Etanercept as a New Agent for the Treatment of ErbB-2 Overexpressing Breast Tumors.

MARTÍN A. RIVAS, MERCEDES TKACH, ESTEBAN MARONNA, RICARDO SÁNCHEZ MARULL, WENDY BÉGUELIN, CECILIA J. PROIETTI, M. CELESTE DÍAZ FLAQUÉ, EDUARDO H. CHARREAU, PATRICIA V.. ELIZALDE, ROXANA SCHILLACI, ISABEL FRAHM

Congreso; 100th Annual Meeting of the United States and Canadian Academy of Pathology; 2011

Background: ErbB2 overexpressing breast cancer is associated with high aggressiveness and elevated metastatic potential. Patients with this diagnosis usually undergo treatment with the monoclonal antibody Herceptin. However, about 70% of patients develop primary or secondary resistance to Herceptin. We previously demonstrated that tumor necrosis factor alpha (TNF) induces proliferation of the BT-474 and SKBR-3 human breast cancer cell lines, through the transactivation of ErbB2. Moreover, we observed that TNF induces proliferation of these cell lines even in the presence of Herceptin. Design: In the present study we evaluated the expression of TNF in the Herceptin-resistant JIMT-1 human breast cancer cell line and the effectiveness of in vivo blockage of TNF with Etanercept, a TNF receptor 2-FcIgG fusion protein, on JIMT-1 tumor growth. Result: JIMT-1 cell line was grown in RPMI medium in the presence of 10%, 1% and 0.1% fetal calf serum and TNF expression was detected by Western blot. We observed that in all culture conditions JIMT-1 synthesize the pro-TNF protein of 26 kDa. As JIMT-1 is a cell line that overexpress ErbB-2 and show in vivo and in vitro resistance to Herceptin inhibitory effect, and taking into account that TNF is able to transactivate ErbB-2 and to promote growth of breast cancer cells, we asked whether TNF played a role in JIMT-1 growth in vivo. With that purpose we injected 3x106 JIMT-1 cells in NIH nude mice and when the tumors reached approximately 20mm3 (at day 9), we separated animals at random and started the treatment with Etanercept 5 mg/kg though ip injection twice a week or with human IgG as control (8 animals/group). Tumor growth was monitored along 24 days. We observed at day 35th that Etanarcept treatment inhibited 46% JIMT-1 tumor growth respect to IgG-treated animals (P<0.001). Histopathological analysis showed solid papilar, file tumor and G3, GN3 in both experimental groups. However IgG-injected animals showed tumors with no necrosis or fibrosis, while Etanercept-treated tumors exhibited 30-20% necrosis and 10% fibrosis.

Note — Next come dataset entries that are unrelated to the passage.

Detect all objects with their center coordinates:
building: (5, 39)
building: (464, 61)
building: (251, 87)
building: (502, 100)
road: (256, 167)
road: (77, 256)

Moreover mitotic count per HPF was 7 and between 4-6 in IgG and Etanercept group respectively. Conclusion: As TNF has been shown to be present in the tumor microenvironment of a significant proportion of human infiltrating breast cancers, our findings would have clinical implication and propose Etanercept as a new agent to overcome clinically observed Herceptin resistance.